И вновь, стоя уже у стены, Сергей глотал струи воды, стекавшей по щекам и лбу. Она холодным кинжалом раздваивала спину, сбегая струйкой с головы к ногам. Дуло браунинга сычиным глазом уставилось в лоб Сергея. Глаз то отодвигался, то льнул совсем близко к телу, и Сергей бессмысленно глядел то в него, то в рот гестаповца, что-то неслышно кричащий

Глава четырнадцатая

Каждый день в шесть часов утра двор тюрьмы заполнялся заключенными. Приходил конвой, зачитывались фамилии, и серая толпа, построенная по пять, покидала тюрьму, направляясь на сахарный завод. В первые дни фамилия и имя «Руссиновский Петр» по нескольку раз повторялись начальником конвоя.

— Где Руссиновский? Где он? Где Петр Руссиновский?

Забывал Сергей свое новое имя и, спохватившись, кричал:

— Я!

Паневежис по утрам спал. За поузоренными легким морозом окнами плавала в спальнях серая предрассветная звень тишины и покоя, курились топкие кровати горячим дыханием разморенных тел и терпким запахом молодоженства.

Ттр-ррум-ттр-ррум-ттр-ррум-ттр-ррум! — чешут клумпы булыжник мостовой, похожий на спины еще не проснувшихся черепах.

Ттрум-ттр-ррум-ттр-ррум-ттр-ррум! — и шевельнет рыжими ушами уснувшая среди улицы пегашка с малость подгулявшим извозчиком; сплюснет нос о стекло окна неспокойно спящая по утрам девушка, прикрывая ладонями тоскующие по ласкам груди. И опять:

Ттр-ррум-ттр-ррум-ттр-ррум-ттр-ррум…

На правой стороне шоссе, убегающего из города, у опушки небольшого леса, который пересекала железная дорога, пачкал утро копотью труб сахарный завод. Пять водомойных канав, глубиною в восемь метров, были засыпаны сахарными бураками. Поодаль, у линий железных колей, кучились бурты подвозимой в вагонах свеклы. На ее выгрузке и складывании в бурты работали заключенные. На восемнадцатитонный вагон полагалось три человека. Время — час. Не выполнившие эту норму лишались баланды, которую привозили из тюрьмы на завод.

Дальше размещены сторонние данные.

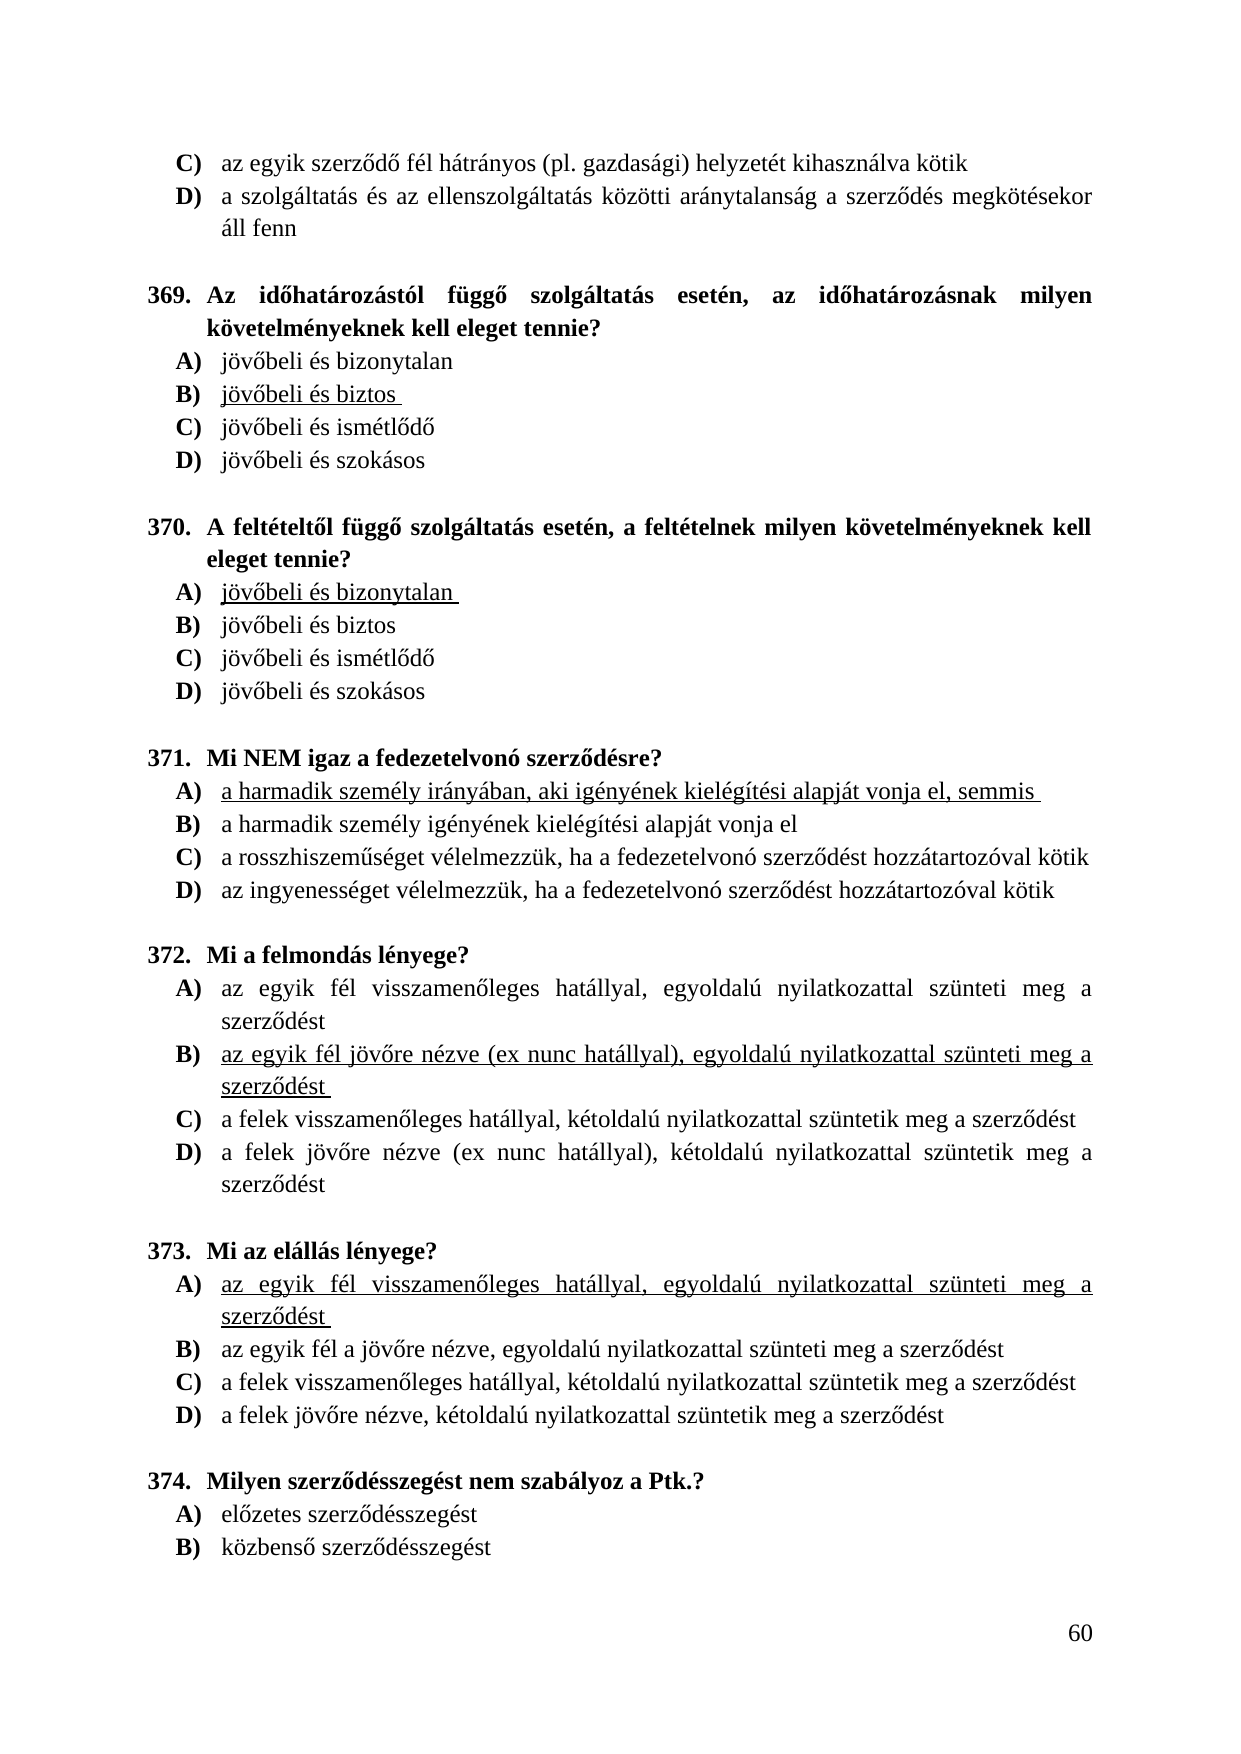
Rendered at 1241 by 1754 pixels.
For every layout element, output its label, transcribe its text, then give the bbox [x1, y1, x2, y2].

list a harmadik személy irányában, aki igényének kielégítési alapját vonja el, semmis [175, 776, 1093, 805]
list jövőbeli és szokásos [175, 445, 1093, 473]
list a harmadik személy igényének kielégítési alapját vonja el [175, 809, 1093, 838]
list a rosszhiszeműséget vélelmezzük, ha a fedezetelvonó szerződést hozzátartozóval kötik [175, 842, 1093, 871]
list jövőbeli és szokásos [175, 676, 1093, 705]
list az ingyenességet vélelmezzük, ha a fedezetelvonó szerződést hozzátartozóval kötik [175, 875, 1093, 903]
list A feltételtől függő szolgáltatás esetén, a feltételnek milyen követelményeknek kell eleget tennie? [147, 512, 1093, 573]
list Milyen szerződésszegést nem szabályoz a Ptk.? [147, 1466, 1093, 1495]
list jövőbeli és bizonytalan [175, 346, 1093, 375]
list jövőbeli és biztos [175, 610, 1093, 639]
list jövőbeli és biztos [175, 379, 1093, 408]
list az egyik fél visszamenőleges hatállyal, egyoldalú nyilatkozattal szünteti meg a szerződést [175, 1269, 1093, 1330]
list jövőbeli és ismétlődő [175, 643, 1093, 672]
list Mi a felmondás lényege? [147, 941, 1093, 969]
list a felek jövőre nézve (ex nunc hatállyal), kétoldalú nyilatkozattal szüntetik meg a szerződést [175, 1137, 1093, 1198]
list Mi az elállás lényege? [147, 1236, 1093, 1265]
list Mi NEM igaz a fedezetelvonó szerződésre? [147, 743, 1093, 772]
list az egyik fél jövőre nézve (ex nunc hatállyal), egyoldalú nyilatkozattal szünteti meg a szerződést [175, 1039, 1093, 1100]
list a felek visszamenőleges hatállyal, kétoldalú nyilatkozattal szüntetik meg a szerződést [175, 1367, 1093, 1396]
list jövőbeli és bizonytalan [175, 577, 1093, 606]
list jövőbeli és ismétlődő [175, 412, 1093, 441]
list az egyik szerződő fél hátrányos (pl. gazdasági) helyzetét kihasználva kötik [175, 148, 1093, 177]
list a szolgáltatás és az ellenszolgáltatás közötti aránytalanság a szerződés megkötésekor áll fenn [175, 181, 1093, 242]
list a felek jövőre nézve, kétoldalú nyilatkozattal szüntetik meg a szerződést [175, 1400, 1093, 1429]
list a felek visszamenőleges hatállyal, kétoldalú nyilatkozattal szüntetik meg a szerződést [175, 1104, 1093, 1133]
list előzetes szerződésszegést [175, 1499, 1093, 1528]
list az egyik fél a jövőre nézve, egyoldalú nyilatkozattal szünteti meg a szerződést [175, 1334, 1093, 1363]
list közbenső szerződésszegést [175, 1532, 1093, 1561]
list az egyik fél visszamenőleges hatállyal, egyoldalú nyilatkozattal szünteti meg a szerződést [175, 973, 1093, 1035]
list Az időhatározástól függő szolgáltatás esetén, az időhatározásnak milyen követelményeknek kell eleget tennie? [147, 281, 1093, 342]
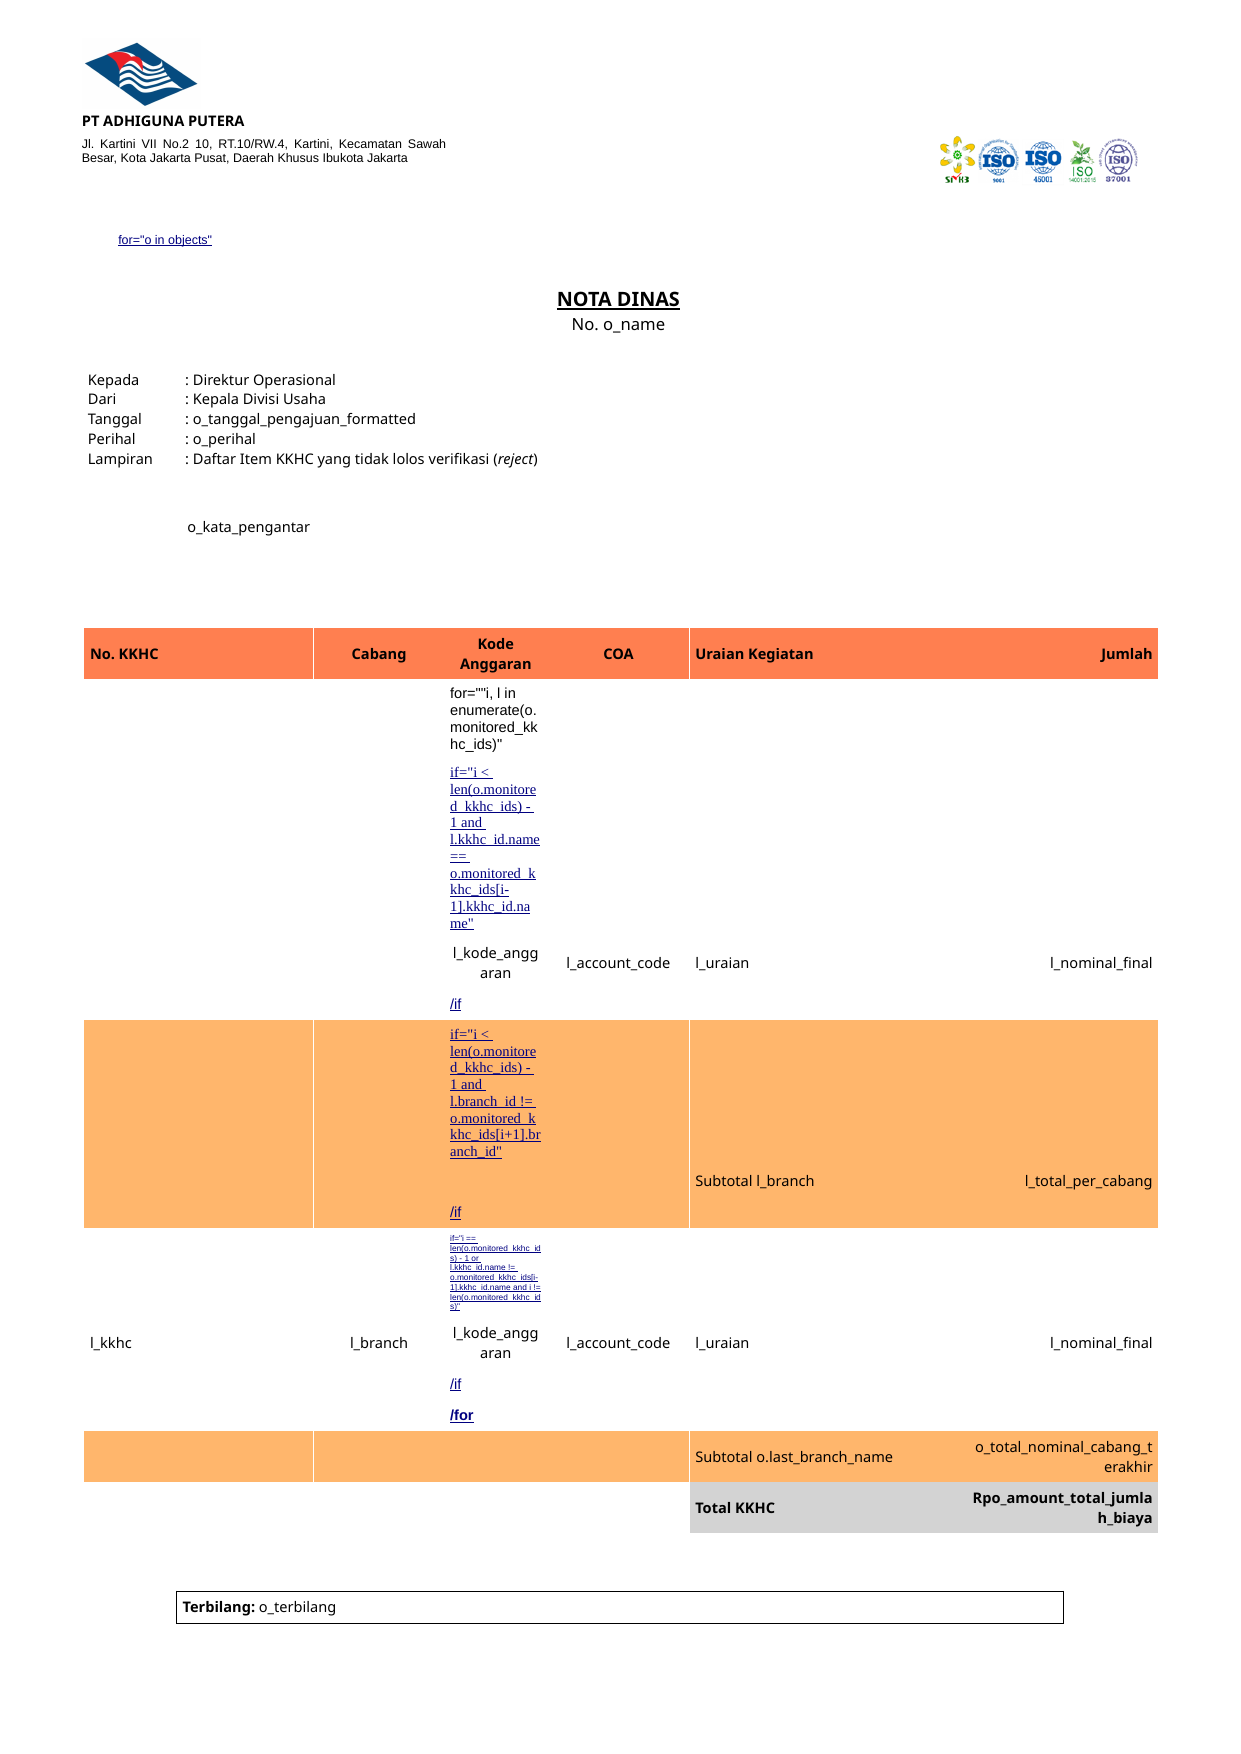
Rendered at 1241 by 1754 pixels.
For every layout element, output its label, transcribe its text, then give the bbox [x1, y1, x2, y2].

table_header Uraian Kegiatan [690, 628, 962, 679]
table_cell l_nominal_final [962, 1317, 1158, 1368]
text for="o in objects" [118, 233, 1122, 247]
table_header o_kata_pengantar [181, 512, 1039, 563]
table_cell [84, 1368, 313, 1400]
table_cell [547, 1197, 689, 1228]
table_cell /if [444, 989, 547, 1020]
table_cell [690, 1197, 962, 1228]
table_cell [314, 1228, 444, 1317]
table_header Jumlah [962, 628, 1158, 679]
table_cell [314, 937, 444, 988]
table_cell l_total_per_cabang [962, 1165, 1158, 1197]
table_cell [547, 1482, 689, 1533]
table_cell [547, 680, 689, 758]
table_cell [690, 758, 962, 937]
table_cell l_account_code [547, 937, 689, 988]
table_header Cabang [314, 628, 444, 679]
table_header [76, 247, 1160, 1635]
table_header [82, 475, 1154, 628]
table_cell [690, 680, 962, 758]
table_cell [547, 1400, 689, 1431]
table_cell [690, 989, 962, 1020]
table_cell [314, 758, 444, 937]
table_cell l_account_code [547, 1317, 689, 1368]
table_cell /if [444, 1368, 547, 1400]
table_cell [84, 1482, 313, 1533]
table_cell l_kode_anggaran [444, 1317, 547, 1368]
table_header [91, 480, 1147, 512]
table_header Terbilang: o_terbilang [177, 1592, 1063, 1623]
table_cell Subtotal l_branch [690, 1165, 962, 1197]
table_cell [84, 989, 313, 1020]
table_cell [547, 1368, 689, 1400]
table_cell [84, 1228, 313, 1317]
table_cell [84, 1534, 1158, 1565]
table_cell [962, 989, 1158, 1020]
table_cell Subtotal o.last_branch_name [690, 1431, 962, 1482]
table_cell [547, 1228, 689, 1317]
table_cell [84, 1197, 313, 1228]
table_cell [547, 1165, 689, 1197]
table_cell [314, 1368, 444, 1400]
picture [934, 134, 1140, 186]
table_cell [962, 1228, 1158, 1317]
table_cell [444, 1482, 547, 1533]
table_cell [84, 1020, 313, 1165]
table_cell [547, 989, 689, 1020]
table_cell [84, 937, 313, 988]
table_cell /if [444, 1197, 547, 1228]
table_header Kode Anggaran [444, 628, 547, 679]
table_cell /for [444, 1400, 547, 1431]
table_cell [84, 1165, 313, 1197]
table_cell [547, 1431, 689, 1482]
table_cell Rpo_amount_total_jumlah_biaya [962, 1482, 1158, 1533]
table_cell l_nominal_final [962, 937, 1158, 988]
table_cell [962, 680, 1158, 758]
table_cell [734, 364, 1154, 474]
table_header NOTA DINAS No. o_name [82, 253, 1154, 363]
table_cell l_uraian [690, 937, 962, 988]
table_header COA [547, 628, 689, 679]
table_cell [444, 1165, 547, 1197]
table_cell [962, 758, 1158, 937]
table_cell if="i < len(o.monitored_kkhc_ids) - 1 and l.branch_id != o.monitored_kkhc_ids[i+1].branch_id" [444, 1020, 547, 1165]
table_cell [690, 1368, 962, 1400]
table_cell if="i < len(o.monitored_kkhc_ids) - 1 and l.kkhc_id.name == o.monitored_kkhc_ids[i-1].kkhc_id.name" [444, 758, 547, 937]
table_cell [314, 680, 444, 758]
table_cell [314, 1482, 444, 1533]
table_cell [314, 989, 444, 1020]
table_cell [314, 1165, 444, 1197]
table_cell [690, 1228, 962, 1317]
table_cell : Direktur Operasional : Kepala Divisi Usaha : o_tanggal_pengajuan_formatted : o_perihal : Daftar Item KKHC yang tidak lolos verifikasi (reject) [179, 364, 734, 474]
table_header No. KKHC [84, 628, 313, 679]
table_cell [84, 758, 313, 937]
table_cell [84, 1431, 313, 1482]
table_cell l_kode_anggaran [444, 937, 547, 988]
table_cell Total KKHC [690, 1482, 962, 1533]
table_cell l_uraian [690, 1317, 962, 1368]
table_cell for=""i, l in enumerate(o.monitored_kkhc_ids)" [444, 680, 547, 758]
table_cell [84, 1565, 1158, 1630]
table_cell l_branch [314, 1317, 444, 1368]
table_cell [962, 1197, 1158, 1228]
table_cell [962, 1400, 1158, 1431]
table_cell [444, 1431, 547, 1482]
table_cell [84, 680, 313, 758]
table_cell [962, 1020, 1158, 1165]
table_cell [547, 1020, 689, 1165]
table_cell o_total_nominal_cabang_terakhir [962, 1431, 1158, 1482]
picture [82, 38, 202, 109]
table_cell [314, 1020, 444, 1165]
table_cell [690, 1400, 962, 1431]
table_cell [84, 1400, 313, 1431]
table_cell Kepada Dari Tanggal Perihal Lampiran [82, 364, 179, 474]
table_cell [690, 1020, 962, 1165]
table_cell [314, 1197, 444, 1228]
table_cell [314, 1431, 444, 1482]
table_cell [314, 1400, 444, 1431]
table_cell l_kkhc [84, 1317, 313, 1368]
table_cell [962, 1368, 1158, 1400]
table_cell [547, 758, 689, 937]
table_cell if="i == len(o.monitored_kkhc_ids) - 1 or l.kkhc_id.name != o.monitored_kkhc_ids[i-1].kkhc_id.name and i != len(o.monitored_kkhc_ids)" [444, 1228, 547, 1317]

После допроса вот уже десятый день шел Сергей на работу. На вагон становился с двумя однокамерниками — замполитрука Устиновым и старшим сержантом Мотякиным. С самых первых дней оккупации фашистами Литвы Устинов и Мотякин, служившие в Либаве, отстали от разбитого наголову своего батальона и бродили в лесах близ Паневежиса, охотясь на эсэсовцев и полицейских и скрываясь от них. А когда зимой стало невтерпеж оставаться в лесу, пошли по поселкам выискивать прибежища у крестьян. В сорока верстах от Паневежиса, в небольшом лесном хуторке, приютил их литовский крестьянин. Месяц жили в погребе из-под картошки, потом «присобачились», как говорил старший сержант, и познакомились с каждым домом. За веселый разбитной характер Мотякина, за его чечетку под собственные губные трели-рулады и за сапожничье мастерство Устинова крепко полюбились хуторянам «гражус бальшавикай»[13 — Красивые большевики — лит.]. А тем временем друзья выкопали в лесу свои винтовки и начали прогуливаться за десять километров от хуторка, подстерегая на шоссе фашистские одиночные автомобили и мотоциклистов. Завелись у них вскоре автоматы немецкого образца и даже формы в чине «герр оберст». Немногочисленная молодежь хуторка скоро научила их незатейливой мудрости литовского языка, а замполитрука по старой привычке начал посвящать ее в основы марксизма-ленинизма. К лету 1942 года в лесном хуторке жил, а на шоссе действовал крошечный отряд мотякинцев…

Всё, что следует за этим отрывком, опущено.